WHAT THE TASK REQUIRES:
Where a picture appears, leave it out, and transcribe all the lines below exactly.

Rendered images with source text:
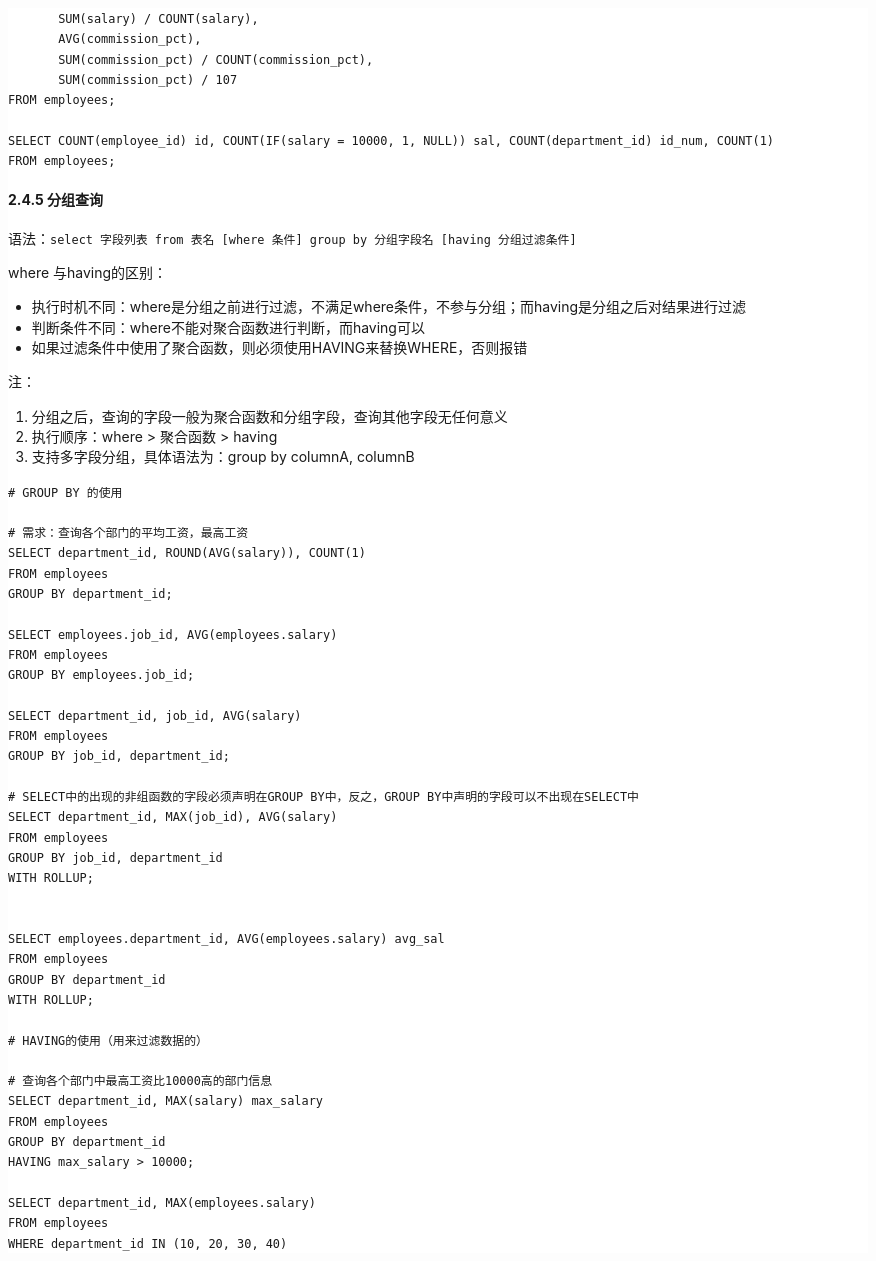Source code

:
 ```mysql
       SUM(salary) / COUNT(salary),
       AVG(commission_pct),
       SUM(commission_pct) / COUNT(commission_pct),
       SUM(commission_pct) / 107
FROM employees;

SELECT COUNT(employee_id) id, COUNT(IF(salary = 10000, 1, NULL)) sal, COUNT(department_id) id_num, COUNT(1)
FROM employees;
```

#### 2.4.5 分组查询

语法：`select 字段列表 from 表名 [where 条件] group by 分组字段名 [having 分组过滤条件]`

where 与having的区别：

* 执行时机不同：where是分组之前进行过滤，不满足where条件，不参与分组；而having是分组之后对结果进行过滤
* 判断条件不同：where不能对聚合函数进行判断，而having可以
* 如果过滤条件中使用了聚合函数，则必须使用HAVING来替换WHERE，否则报错

注：

1. 分组之后，查询的字段一般为聚合函数和分组字段，查询其他字段无任何意义
2. 执行顺序：where > 聚合函数 > having
3. 支持多字段分组，具体语法为：group by columnA, columnB

```mysql
# GROUP BY 的使用

# 需求：查询各个部门的平均工资，最高工资
SELECT department_id, ROUND(AVG(salary)), COUNT(1)
FROM employees
GROUP BY department_id;

SELECT employees.job_id, AVG(employees.salary)
FROM employees
GROUP BY employees.job_id;

SELECT department_id, job_id, AVG(salary)
FROM employees
GROUP BY job_id, department_id;

# SELECT中的出现的非组函数的字段必须声明在GROUP BY中，反之，GROUP BY中声明的字段可以不出现在SELECT中
SELECT department_id, MAX(job_id), AVG(salary)
FROM employees
GROUP BY job_id, department_id
WITH ROLLUP;


SELECT employees.department_id, AVG(employees.salary) avg_sal
FROM employees
GROUP BY department_id
WITH ROLLUP;

# HAVING的使用（用来过滤数据的）

# 查询各个部门中最高工资比10000高的部门信息
SELECT department_id, MAX(salary) max_salary
FROM employees
GROUP BY department_id
HAVING max_salary > 10000;

SELECT department_id, MAX(employees.salary)
FROM employees
WHERE department_id IN (10, 20, 30, 40)
```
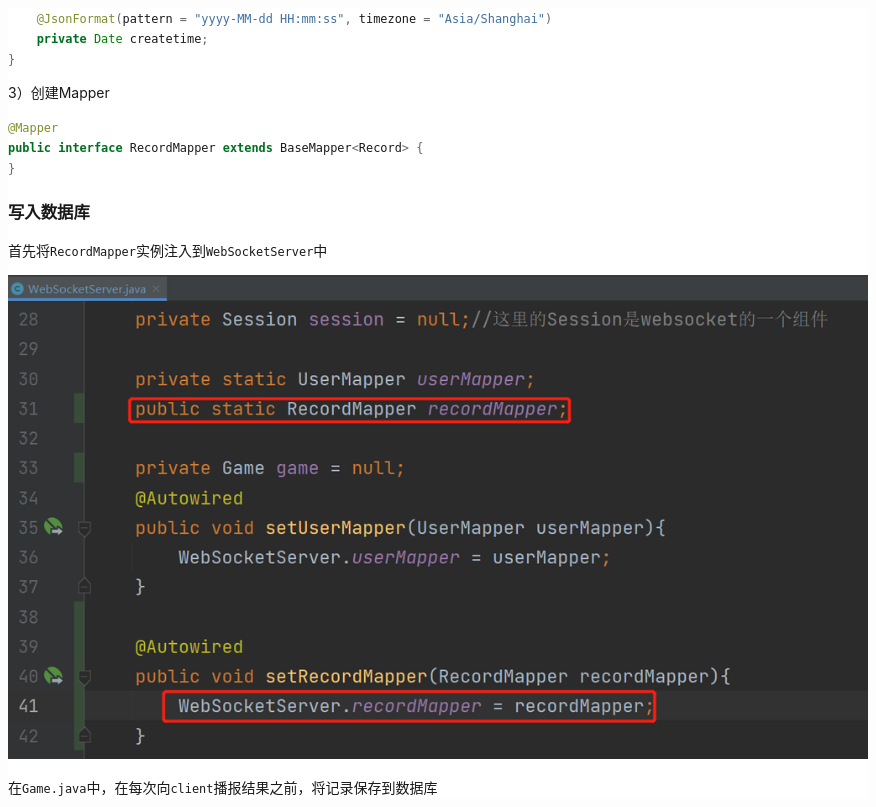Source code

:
 ```java
    @JsonFormat(pattern = "yyyy-MM-dd HH:mm:ss", timezone = "Asia/Shanghai")
    private Date createtime;
}
```

3）创建Mapper

```java
@Mapper
public interface RecordMapper extends BaseMapper<Record> {
}
```

### 写入数据库

首先将`RecordMapper`实例注入到`WebSocketServer`中

![image-20220819153955853](实现微服务：匹配系统.assets/image-20220819153955853.png)

在`Game.java`中，在每次向`client`播报结果之前，将记录保存到数据库
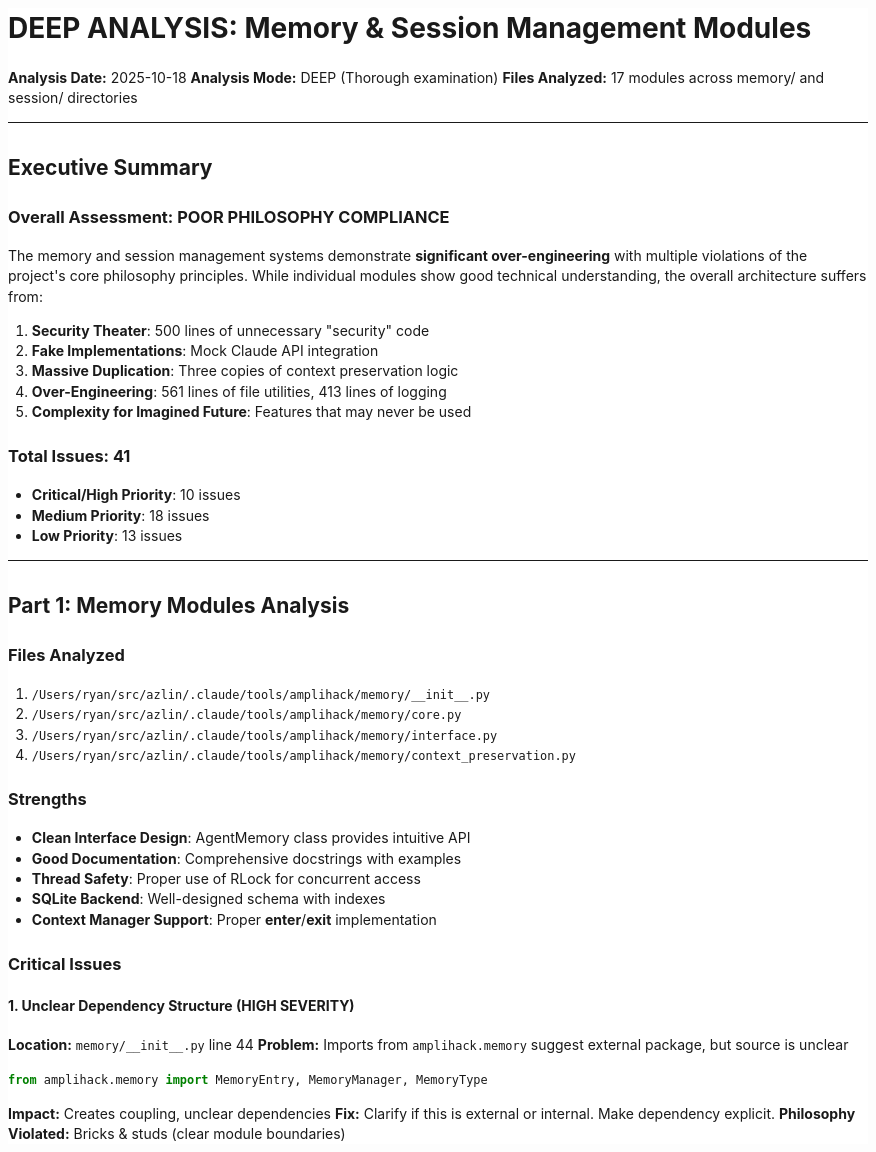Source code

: # DEEP ANALYSIS: Memory & Session Management Modules

**Analysis Date:** 2025-10-18
**Analysis Mode:** DEEP (Thorough examination)
**Files Analyzed:** 17 modules across memory/ and session/ directories

---

## Executive Summary

### Overall Assessment: POOR PHILOSOPHY COMPLIANCE

The memory and session management systems demonstrate **significant over-engineering** with multiple violations of the project's core philosophy principles. While individual modules show good technical understanding, the overall architecture suffers from:

1. **Security Theater**: 500 lines of unnecessary "security" code
2. **Fake Implementations**: Mock Claude API integration
3. **Massive Duplication**: Three copies of context preservation logic
4. **Over-Engineering**: 561 lines of file utilities, 413 lines of logging
5. **Complexity for Imagined Future**: Features that may never be used

### Total Issues: 41
- **Critical/High Priority**: 10 issues
- **Medium Priority**: 18 issues
- **Low Priority**: 13 issues

---

## Part 1: Memory Modules Analysis

### Files Analyzed
1. `/Users/ryan/src/azlin/.claude/tools/amplihack/memory/__init__.py`
2. `/Users/ryan/src/azlin/.claude/tools/amplihack/memory/core.py`
3. `/Users/ryan/src/azlin/.claude/tools/amplihack/memory/interface.py`
4. `/Users/ryan/src/azlin/.claude/tools/amplihack/memory/context_preservation.py`

### Strengths
- **Clean Interface Design**: AgentMemory class provides intuitive API
- **Good Documentation**: Comprehensive docstrings with examples
- **Thread Safety**: Proper use of RLock for concurrent access
- **SQLite Backend**: Well-designed schema with indexes
- **Context Manager Support**: Proper __enter__/__exit__ implementation

### Critical Issues

#### 1. Unclear Dependency Structure (HIGH SEVERITY)
**Location:** `memory/__init__.py` line 44
**Problem:** Imports from `amplihack.memory` suggest external package, but source is unclear
```python
from amplihack.memory import MemoryEntry, MemoryManager, MemoryType
```
**Impact:** Creates coupling, unclear dependencies
**Fix:** Clarify if this is external or internal. Make dependency explicit.
**Philosophy Violated:** Bricks & studs (clear module boundaries)
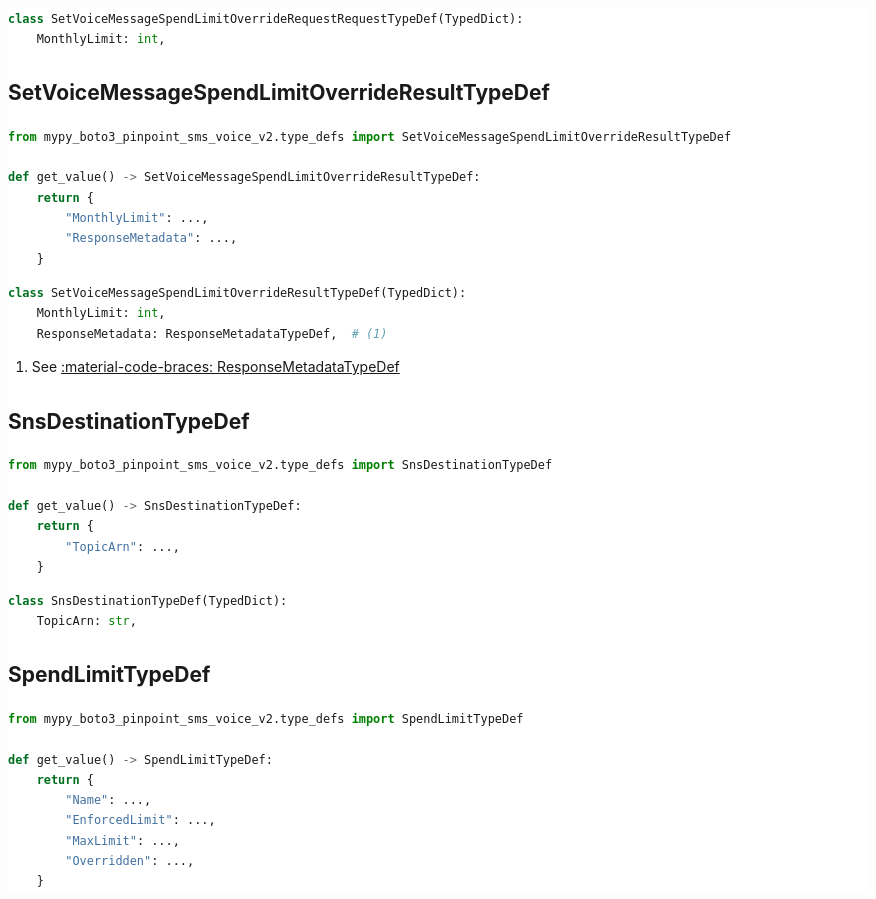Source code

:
 ```python title="Definition"
class SetVoiceMessageSpendLimitOverrideRequestRequestTypeDef(TypedDict):
    MonthlyLimit: int,
```

## SetVoiceMessageSpendLimitOverrideResultTypeDef

```python title="Usage Example"
from mypy_boto3_pinpoint_sms_voice_v2.type_defs import SetVoiceMessageSpendLimitOverrideResultTypeDef

def get_value() -> SetVoiceMessageSpendLimitOverrideResultTypeDef:
    return {
        "MonthlyLimit": ...,
        "ResponseMetadata": ...,
    }
```

```python title="Definition"
class SetVoiceMessageSpendLimitOverrideResultTypeDef(TypedDict):
    MonthlyLimit: int,
    ResponseMetadata: ResponseMetadataTypeDef,  # (1)
```

1. See [:material-code-braces: ResponseMetadataTypeDef](./type_defs.md#responsemetadatatypedef) 
## SnsDestinationTypeDef

```python title="Usage Example"
from mypy_boto3_pinpoint_sms_voice_v2.type_defs import SnsDestinationTypeDef

def get_value() -> SnsDestinationTypeDef:
    return {
        "TopicArn": ...,
    }
```

```python title="Definition"
class SnsDestinationTypeDef(TypedDict):
    TopicArn: str,
```

## SpendLimitTypeDef

```python title="Usage Example"
from mypy_boto3_pinpoint_sms_voice_v2.type_defs import SpendLimitTypeDef

def get_value() -> SpendLimitTypeDef:
    return {
        "Name": ...,
        "EnforcedLimit": ...,
        "MaxLimit": ...,
        "Overridden": ...,
    }
```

TASK ANSWER:
Source code

:
 ```mysql
       SUM(salary) / COUNT(salary),
       AVG(commission_pct),
       SUM(commission_pct) / COUNT(commission_pct),
       SUM(commission_pct) / 107
FROM employees;

SELECT COUNT(employee_id) id, COUNT(IF(salary = 10000, 1, NULL)) sal, COUNT(department_id) id_num, COUNT(1)
FROM employees;
```

#### 2.4.5 分组查询

语法：`select 字段列表 from 表名 [where 条件] group by 分组字段名 [having 分组过滤条件]`

where 与having的区别：

* 执行时机不同：where是分组之前进行过滤，不满足where条件，不参与分组；而having是分组之后对结果进行过滤
* 判断条件不同：where不能对聚合函数进行判断，而having可以
* 如果过滤条件中使用了聚合函数，则必须使用HAVING来替换WHERE，否则报错

注：

1. 分组之后，查询的字段一般为聚合函数和分组字段，查询其他字段无任何意义
2. 执行顺序：where > 聚合函数 > having
3. 支持多字段分组，具体语法为：group by columnA, columnB

```mysql
# GROUP BY 的使用

# 需求：查询各个部门的平均工资，最高工资
SELECT department_id, ROUND(AVG(salary)), COUNT(1)
FROM employees
GROUP BY department_id;

SELECT employees.job_id, AVG(employees.salary)
FROM employees
GROUP BY employees.job_id;

SELECT department_id, job_id, AVG(salary)
FROM employees
GROUP BY job_id, department_id;

# SELECT中的出现的非组函数的字段必须声明在GROUP BY中，反之，GROUP BY中声明的字段可以不出现在SELECT中
SELECT department_id, MAX(job_id), AVG(salary)
FROM employees
GROUP BY job_id, department_id
WITH ROLLUP;


SELECT employees.department_id, AVG(employees.salary) avg_sal
FROM employees
GROUP BY department_id
WITH ROLLUP;

# HAVING的使用（用来过滤数据的）

# 查询各个部门中最高工资比10000高的部门信息
SELECT department_id, MAX(salary) max_salary
FROM employees
GROUP BY department_id
HAVING max_salary > 10000;

SELECT department_id, MAX(employees.salary)
FROM employees
WHERE department_id IN (10, 20, 30, 40)
```
Source code

:
 ```java
    @JsonFormat(pattern = "yyyy-MM-dd HH:mm:ss", timezone = "Asia/Shanghai")
    private Date createtime;
}
```

3）创建Mapper

```java
@Mapper
public interface RecordMapper extends BaseMapper<Record> {
}
```

### 写入数据库

首先将`RecordMapper`实例注入到`WebSocketServer`中

![image-20220819153955853](实现微服务：匹配系统.assets/image-20220819153955853.png)

在`Game.java`中，在每次向`client`播报结果之前，将记录保存到数据库
Source code

: # DEEP ANALYSIS: Memory & Session Management Modules

**Analysis Date:** 2025-10-18
**Analysis Mode:** DEEP (Thorough examination)
**Files Analyzed:** 17 modules across memory/ and session/ directories

---

## Executive Summary

### Overall Assessment: POOR PHILOSOPHY COMPLIANCE

The memory and session management systems demonstrate **significant over-engineering** with multiple violations of the project's core philosophy principles. While individual modules show good technical understanding, the overall architecture suffers from:

1. **Security Theater**: 500 lines of unnecessary "security" code
2. **Fake Implementations**: Mock Claude API integration
3. **Massive Duplication**: Three copies of context preservation logic
4. **Over-Engineering**: 561 lines of file utilities, 413 lines of logging
5. **Complexity for Imagined Future**: Features that may never be used

### Total Issues: 41
- **Critical/High Priority**: 10 issues
- **Medium Priority**: 18 issues
- **Low Priority**: 13 issues

---

## Part 1: Memory Modules Analysis

### Files Analyzed
1. `/Users/ryan/src/azlin/.claude/tools/amplihack/memory/__init__.py`
2. `/Users/ryan/src/azlin/.claude/tools/amplihack/memory/core.py`
3. `/Users/ryan/src/azlin/.claude/tools/amplihack/memory/interface.py`
4. `/Users/ryan/src/azlin/.claude/tools/amplihack/memory/context_preservation.py`

### Strengths
- **Clean Interface Design**: AgentMemory class provides intuitive API
- **Good Documentation**: Comprehensive docstrings with examples
- **Thread Safety**: Proper use of RLock for concurrent access
- **SQLite Backend**: Well-designed schema with indexes
- **Context Manager Support**: Proper __enter__/__exit__ implementation

### Critical Issues

#### 1. Unclear Dependency Structure (HIGH SEVERITY)
**Location:** `memory/__init__.py` line 44
**Problem:** Imports from `amplihack.memory` suggest external package, but source is unclear
```python
from amplihack.memory import MemoryEntry, MemoryManager, MemoryType
```
**Impact:** Creates coupling, unclear dependencies
**Fix:** Clarify if this is external or internal. Make dependency explicit.
**Philosophy Violated:** Bricks & studs (clear module boundaries)
Source code

:
 ```python title="Definition"
class SetVoiceMessageSpendLimitOverrideRequestRequestTypeDef(TypedDict):
    MonthlyLimit: int,
```

## SetVoiceMessageSpendLimitOverrideResultTypeDef

```python title="Usage Example"
from mypy_boto3_pinpoint_sms_voice_v2.type_defs import SetVoiceMessageSpendLimitOverrideResultTypeDef

def get_value() -> SetVoiceMessageSpendLimitOverrideResultTypeDef:
    return {
        "MonthlyLimit": ...,
        "ResponseMetadata": ...,
    }
```

```python title="Definition"
class SetVoiceMessageSpendLimitOverrideResultTypeDef(TypedDict):
    MonthlyLimit: int,
    ResponseMetadata: ResponseMetadataTypeDef,  # (1)
```

1. See [:material-code-braces: ResponseMetadataTypeDef](./type_defs.md#responsemetadatatypedef) 
## SnsDestinationTypeDef

```python title="Usage Example"
from mypy_boto3_pinpoint_sms_voice_v2.type_defs import SnsDestinationTypeDef

def get_value() -> SnsDestinationTypeDef:
    return {
        "TopicArn": ...,
    }
```

```python title="Definition"
class SnsDestinationTypeDef(TypedDict):
    TopicArn: str,
```

## SpendLimitTypeDef

```python title="Usage Example"
from mypy_boto3_pinpoint_sms_voice_v2.type_defs import SpendLimitTypeDef

def get_value() -> SpendLimitTypeDef:
    return {
        "Name": ...,
        "EnforcedLimit": ...,
        "MaxLimit": ...,
        "Overridden": ...,
    }
```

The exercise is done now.